Attorneys for Bruce Rushton, Illinois Times staff writer, are asking for more than $22,000 in fees for successfully suing the city of Springfield for violating the state Open Meetings Act.

Rushton sued in January after a committee composed of city and union officials met behind closed doors to reverse an earlier decision, also made in secret by the same committee, to deny health insurance to civil-union partners of city employees. The fat lady hasn’t sung, but close enough: Rushton won an injunction, and attorneys for the city last week told Sangamon County Associate Judge Brian Otwell that the city will reorganize the committee so that it satisfies the requirements of state law.

Don Craven, Rushton’s lawyer, on Monday filed a demand for $22,231 for himself and attorney Esther Seitz, who assisted with the case. It is not clear who would pay, given that three unions intervened in the case on the city’s side and could help ease the city’s burden.

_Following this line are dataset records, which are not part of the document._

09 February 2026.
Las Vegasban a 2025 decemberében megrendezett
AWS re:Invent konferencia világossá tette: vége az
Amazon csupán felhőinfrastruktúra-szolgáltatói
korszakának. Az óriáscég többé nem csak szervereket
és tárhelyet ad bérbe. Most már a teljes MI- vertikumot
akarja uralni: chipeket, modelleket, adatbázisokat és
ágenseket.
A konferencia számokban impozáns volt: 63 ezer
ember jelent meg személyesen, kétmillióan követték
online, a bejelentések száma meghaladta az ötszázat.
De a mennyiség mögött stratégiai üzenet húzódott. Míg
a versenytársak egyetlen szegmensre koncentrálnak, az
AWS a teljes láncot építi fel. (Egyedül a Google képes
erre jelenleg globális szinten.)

While the Open Meetings Act does not explicitly require judges to award fees, failure to do so could be a reversible error, Craven wrote in his petition for fees. In requesting fees, Craven used a standard contained in the state Freedom of Information Act, which says that plaintiffs are entitled to fees if they substantially prevail in lawsuits against public bodies.

“Plaintiff exceeded the ‘substantially prevail’ standard,” Craven wrote. “He prevailed totally.”